### Consigne à suivre
Renommez « common name » en « vernacular name » dans tous les enregistrements, en recopiant les lignes sans aucune autre modification.

═══ Données affichées

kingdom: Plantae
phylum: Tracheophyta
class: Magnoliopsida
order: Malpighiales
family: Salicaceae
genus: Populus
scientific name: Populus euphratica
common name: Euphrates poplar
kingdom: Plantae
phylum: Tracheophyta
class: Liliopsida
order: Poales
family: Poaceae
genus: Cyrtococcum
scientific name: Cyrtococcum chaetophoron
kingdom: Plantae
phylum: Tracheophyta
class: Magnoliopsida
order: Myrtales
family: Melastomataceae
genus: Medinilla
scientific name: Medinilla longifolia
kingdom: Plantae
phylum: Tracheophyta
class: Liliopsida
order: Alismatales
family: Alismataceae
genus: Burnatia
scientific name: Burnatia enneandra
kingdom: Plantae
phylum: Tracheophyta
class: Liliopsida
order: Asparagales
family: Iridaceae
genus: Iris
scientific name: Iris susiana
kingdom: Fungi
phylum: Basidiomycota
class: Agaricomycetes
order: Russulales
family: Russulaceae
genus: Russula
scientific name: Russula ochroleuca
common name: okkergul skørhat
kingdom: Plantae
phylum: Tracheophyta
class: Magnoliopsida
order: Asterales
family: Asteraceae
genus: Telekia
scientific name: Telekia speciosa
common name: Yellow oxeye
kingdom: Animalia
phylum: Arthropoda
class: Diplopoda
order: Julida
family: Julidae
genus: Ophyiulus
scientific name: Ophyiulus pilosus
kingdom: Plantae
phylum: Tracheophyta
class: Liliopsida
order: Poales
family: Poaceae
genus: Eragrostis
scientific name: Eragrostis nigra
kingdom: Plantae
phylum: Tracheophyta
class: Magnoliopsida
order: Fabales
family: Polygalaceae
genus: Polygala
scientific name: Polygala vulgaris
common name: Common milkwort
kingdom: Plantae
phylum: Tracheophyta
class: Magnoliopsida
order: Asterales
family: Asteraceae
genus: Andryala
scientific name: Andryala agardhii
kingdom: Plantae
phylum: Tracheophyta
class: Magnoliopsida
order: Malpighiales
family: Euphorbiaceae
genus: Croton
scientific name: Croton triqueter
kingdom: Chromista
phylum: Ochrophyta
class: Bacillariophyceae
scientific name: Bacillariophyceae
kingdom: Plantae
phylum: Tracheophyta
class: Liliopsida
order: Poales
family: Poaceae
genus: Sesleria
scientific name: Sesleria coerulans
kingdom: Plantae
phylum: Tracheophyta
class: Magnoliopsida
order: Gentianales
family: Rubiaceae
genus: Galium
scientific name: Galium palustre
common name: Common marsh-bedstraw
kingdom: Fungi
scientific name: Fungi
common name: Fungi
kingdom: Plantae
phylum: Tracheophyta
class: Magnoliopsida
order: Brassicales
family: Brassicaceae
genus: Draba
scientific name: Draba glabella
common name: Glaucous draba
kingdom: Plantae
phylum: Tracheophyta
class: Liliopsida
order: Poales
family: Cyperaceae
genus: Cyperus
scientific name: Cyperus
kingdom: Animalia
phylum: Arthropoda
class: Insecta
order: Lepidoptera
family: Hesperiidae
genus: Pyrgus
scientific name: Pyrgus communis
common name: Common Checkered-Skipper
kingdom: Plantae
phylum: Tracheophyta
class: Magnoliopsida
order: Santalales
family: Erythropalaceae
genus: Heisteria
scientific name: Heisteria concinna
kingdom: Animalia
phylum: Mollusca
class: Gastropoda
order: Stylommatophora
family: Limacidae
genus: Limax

══════

### Résultat de l'exercice
kingdom: Plantae
phylum: Tracheophyta
class: Magnoliopsida
order: Malpighiales
family: Salicaceae
genus: Populus
scientific name: Populus euphratica
vernacular name: Euphrates poplar
kingdom: Plantae
phylum: Tracheophyta
class: Liliopsida
order: Poales
family: Poaceae
genus: Cyrtococcum
scientific name: Cyrtococcum chaetophoron
kingdom: Plantae
phylum: Tracheophyta
class: Magnoliopsida
order: Myrtales
family: Melastomataceae
genus: Medinilla
scientific name: Medinilla longifolia
kingdom: Plantae
phylum: Tracheophyta
class: Liliopsida
order: Alismatales
family: Alismataceae
genus: Burnatia
scientific name: Burnatia enneandra
kingdom: Plantae
phylum: Tracheophyta
class: Liliopsida
order: Asparagales
family: Iridaceae
genus: Iris
scientific name: Iris susiana
kingdom: Fungi
phylum: Basidiomycota
class: Agaricomycetes
order: Russulales
family: Russulaceae
genus: Russula
scientific name: Russula ochroleuca
vernacular name: okkergul skørhat
kingdom: Plantae
phylum: Tracheophyta
class: Magnoliopsida
order: Asterales
family: Asteraceae
genus: Telekia
scientific name: Telekia speciosa
vernacular name: Yellow oxeye
kingdom: Animalia
phylum: Arthropoda
class: Diplopoda
order: Julida
family: Julidae
genus: Ophyiulus
scientific name: Ophyiulus pilosus
kingdom: Plantae
phylum: Tracheophyta
class: Liliopsida
order: Poales
family: Poaceae
genus: Eragrostis
scientific name: Eragrostis nigra
kingdom: Plantae
phylum: Tracheophyta
class: Magnoliopsida
order: Fabales
family: Polygalaceae
genus: Polygala
scientific name: Polygala vulgaris
vernacular name: Common milkwort
kingdom: Plantae
phylum: Tracheophyta
class: Magnoliopsida
order: Asterales
family: Asteraceae
genus: Andryala
scientific name: Andryala agardhii
kingdom: Plantae
phylum: Tracheophyta
class: Magnoliopsida
order: Malpighiales
family: Euphorbiaceae
genus: Croton
scientific name: Croton triqueter
kingdom: Chromista
phylum: Ochrophyta
class: Bacillariophyceae
scientific name: Bacillariophyceae
kingdom: Plantae
phylum: Tracheophyta
class: Liliopsida
order: Poales
family: Poaceae
genus: Sesleria
scientific name: Sesleria coerulans
kingdom: Plantae
phylum: Tracheophyta
class: Magnoliopsida
order: Gentianales
family: Rubiaceae
genus: Galium
scientific name: Galium palustre
vernacular name: Common marsh-bedstraw
kingdom: Fungi
scientific name: Fungi
vernacular name: Fungi
kingdom: Plantae
phylum: Tracheophyta
class: Magnoliopsida
order: Brassicales
family: Brassicaceae
genus: Draba
scientific name: Draba glabella
vernacular name: Glaucous draba
kingdom: Plantae
phylum: Tracheophyta
class: Liliopsida
order: Poales
family: Cyperaceae
genus: Cyperus
scientific name: Cyperus
kingdom: Animalia
phylum: Arthropoda
class: Insecta
order: Lepidoptera
family: Hesperiidae
genus: Pyrgus
scientific name: Pyrgus communis
vernacular name: Common Checkered-Skipper
kingdom: Plantae
phylum: Tracheophyta
class: Magnoliopsida
order: Santalales
family: Erythropalaceae
genus: Heisteria
scientific name: Heisteria concinna
kingdom: Animalia
phylum: Mollusca
class: Gastropoda
order: Stylommatophora
family: Limacidae
genus: Limax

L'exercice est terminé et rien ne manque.